- **Yang Diperlukan**
Tuliskan ulang sebagian kutipan sumber di bawah tanpa mengubah satu huruf pun. Mulai dari kata-kata yang memuat "Surabaya,mediainfopol.com 18 September", lalu berhenti setelah "bagi demokrasi lokal.".

- **Kutipan Sumber**

- - - - - - -

Surabaya,mediainfopol.com 18 September 2025
Pernyataan Kepala Desa Sukorejo, Kecamatan Loceret Nganjuk Jawa Timur, di TikTok yang mengajak menolak media dan LSM dengan ancaman kekerasan, bukan sekadar kelalaian berucap. Itu adalah sinyal bahaya bagi demokrasi lokal.

Dalam sistem negara hukum, pejabat publik semestinya menjadi teladan dalam menjunjung keterbukaan dan akuntabilitas. Namun, ucapannya justru seolah menempatkan kepala desa sebagai “penguasa kecil” yang bebas menghalangi kerja pers, bahkan menganjurkan main hakim sendiri.

Jika ucapan ini dibiarkan, ia bisa menjadi preseden buruk: kepala desa lain merasa sah menolak wartawan, bahkan dengan cara intimidatif. Padahal, kebebasan pers adalah pilar demokrasi. Menghalangi kerja jurnalistik sama saja melemahkan kontrol publik terhadap pemerintah.

- - - - - - -

- **Data Tersedia**

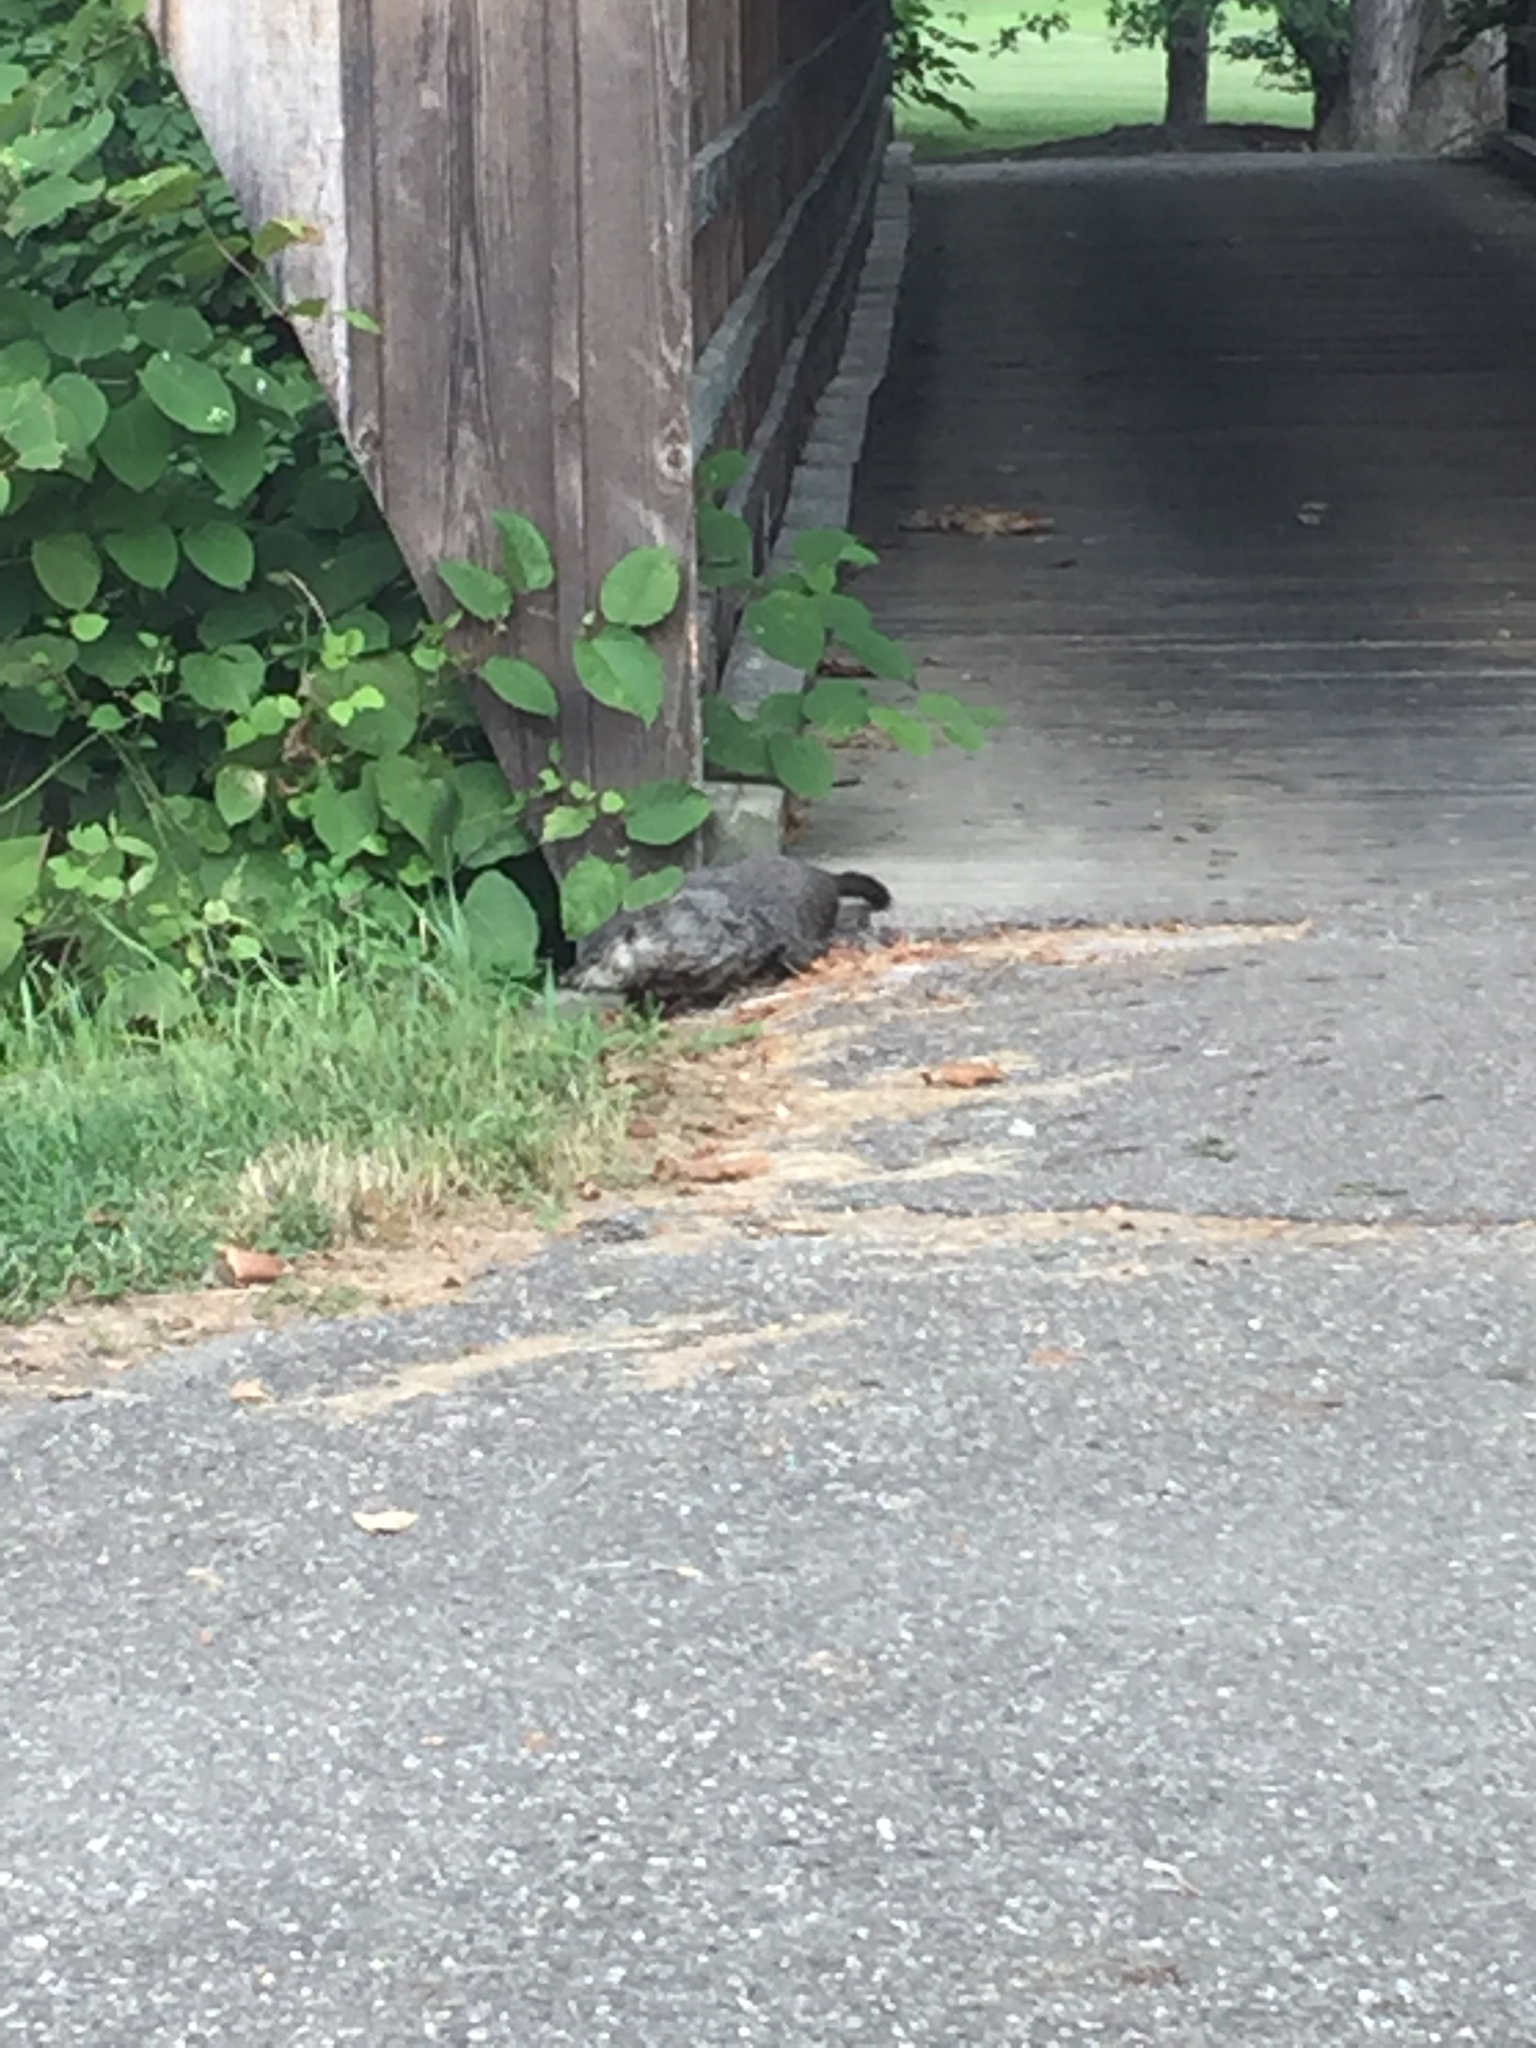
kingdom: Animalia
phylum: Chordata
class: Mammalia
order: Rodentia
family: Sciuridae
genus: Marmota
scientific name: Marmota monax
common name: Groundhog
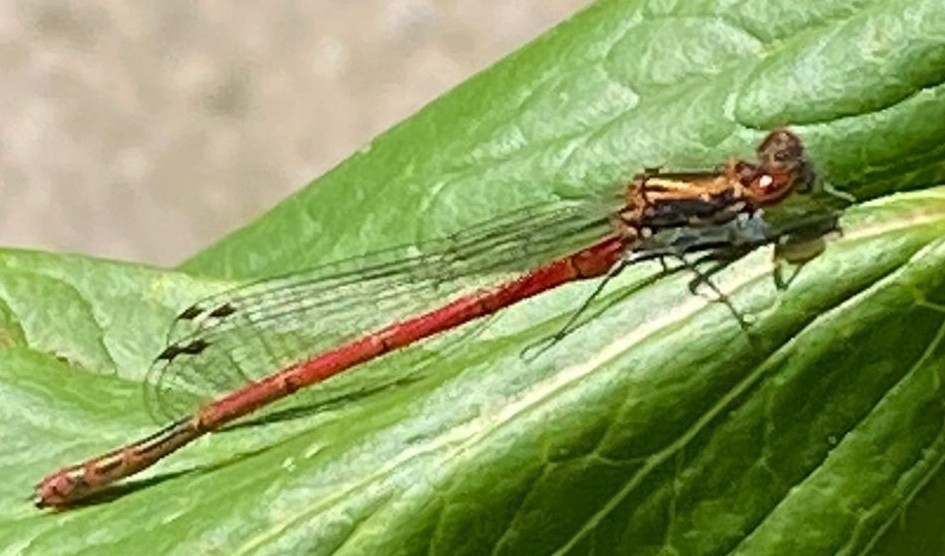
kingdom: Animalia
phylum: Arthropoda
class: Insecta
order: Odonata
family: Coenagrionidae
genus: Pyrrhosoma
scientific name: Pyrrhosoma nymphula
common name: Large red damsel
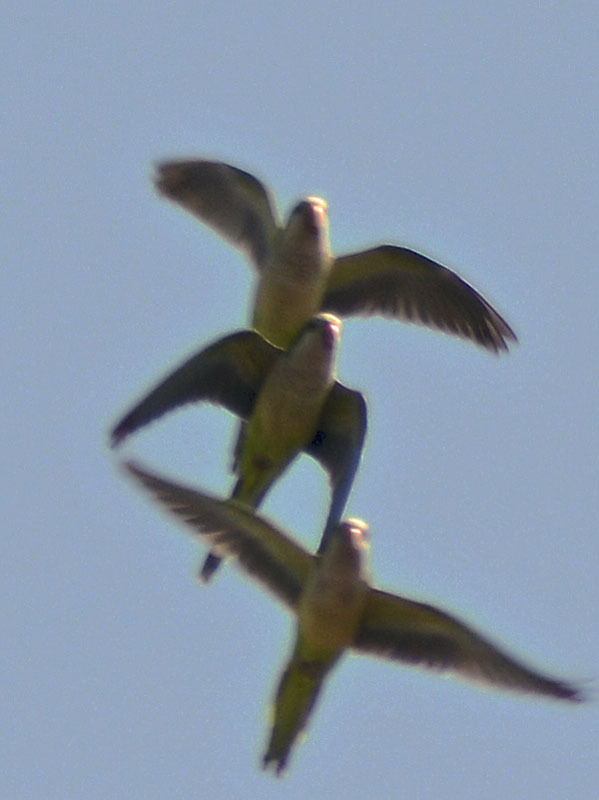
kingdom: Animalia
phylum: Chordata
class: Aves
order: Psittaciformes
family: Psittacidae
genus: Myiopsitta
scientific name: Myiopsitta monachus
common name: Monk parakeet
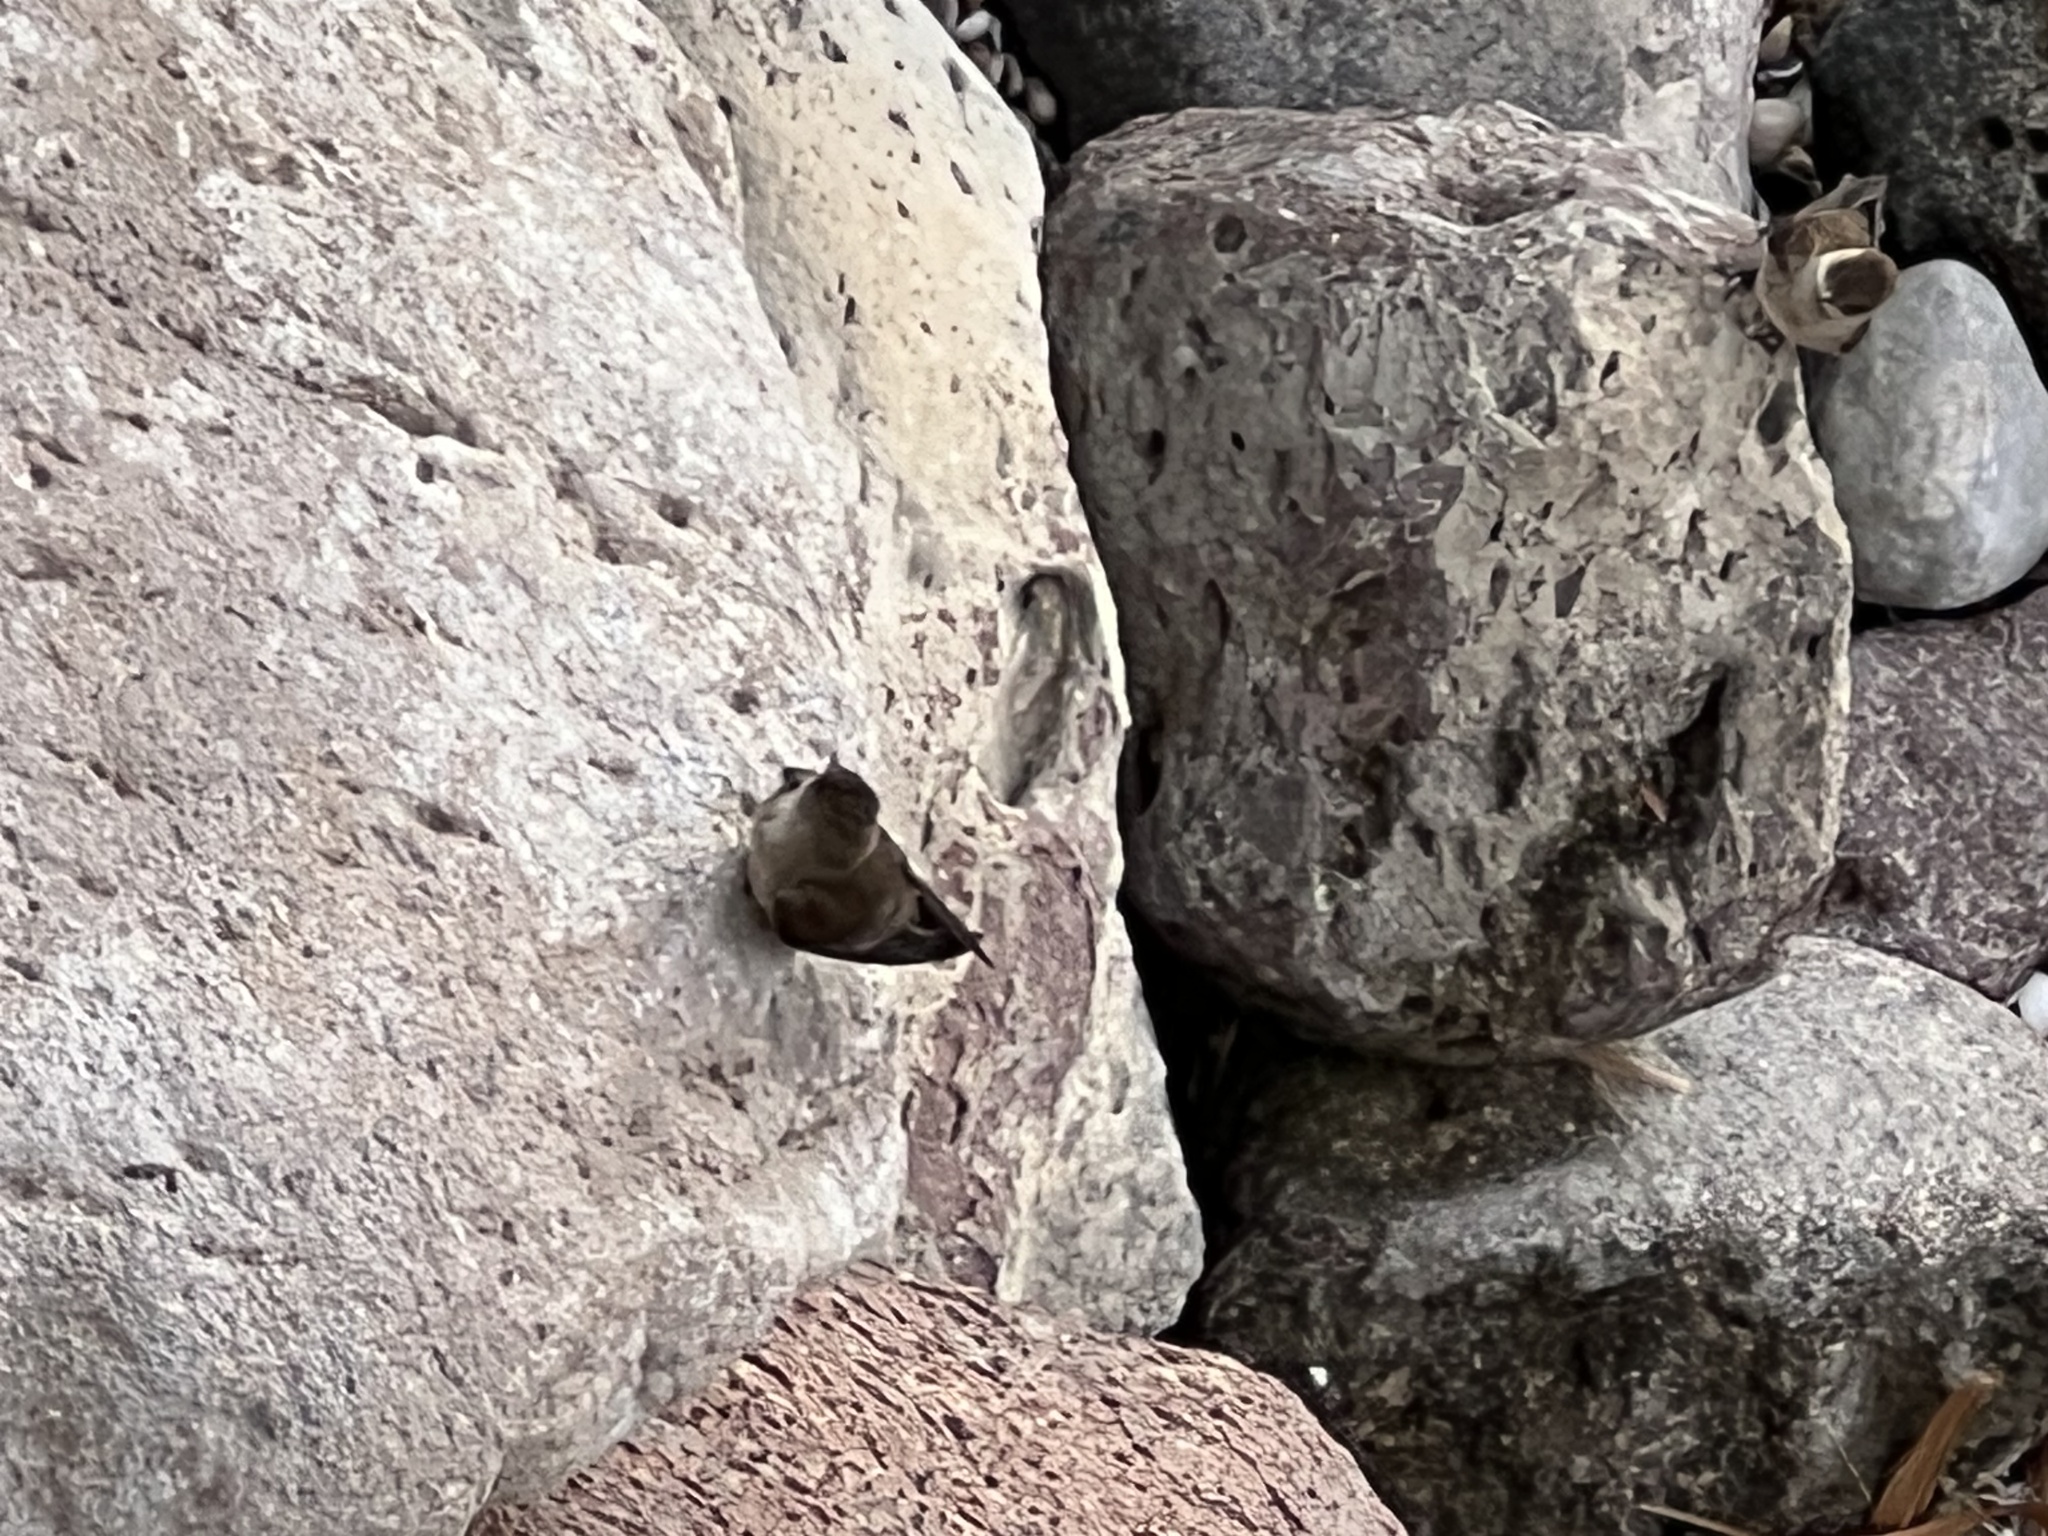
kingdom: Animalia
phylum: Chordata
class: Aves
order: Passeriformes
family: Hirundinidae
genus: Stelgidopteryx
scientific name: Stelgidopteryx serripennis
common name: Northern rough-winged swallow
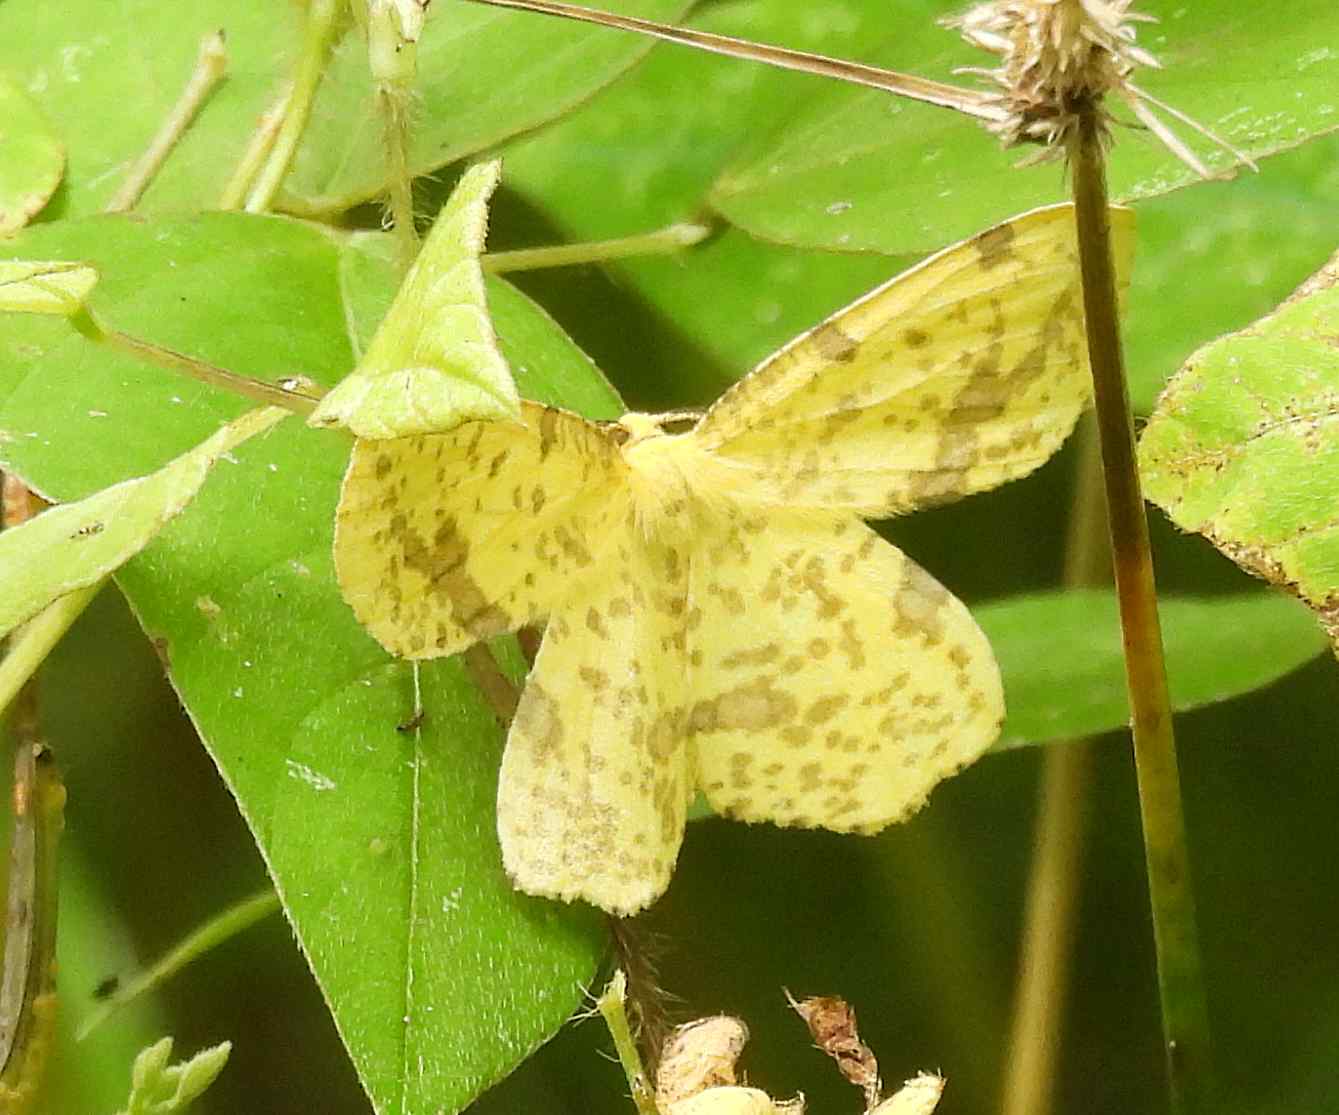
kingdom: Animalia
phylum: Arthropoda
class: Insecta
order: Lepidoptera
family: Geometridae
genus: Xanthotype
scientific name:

- - - - - - -

- **Penyelesaian Soal**
Surabaya,mediainfopol.com 18 September 2025
Pernyataan Kepala Desa Sukorejo, Kecamatan Loceret Nganjuk Jawa Timur, di TikTok yang mengajak menolak media dan LSM dengan ancaman kekerasan, bukan sekadar kelalaian berucap. Itu adalah sinyal bahaya bagi demokrasi lokal.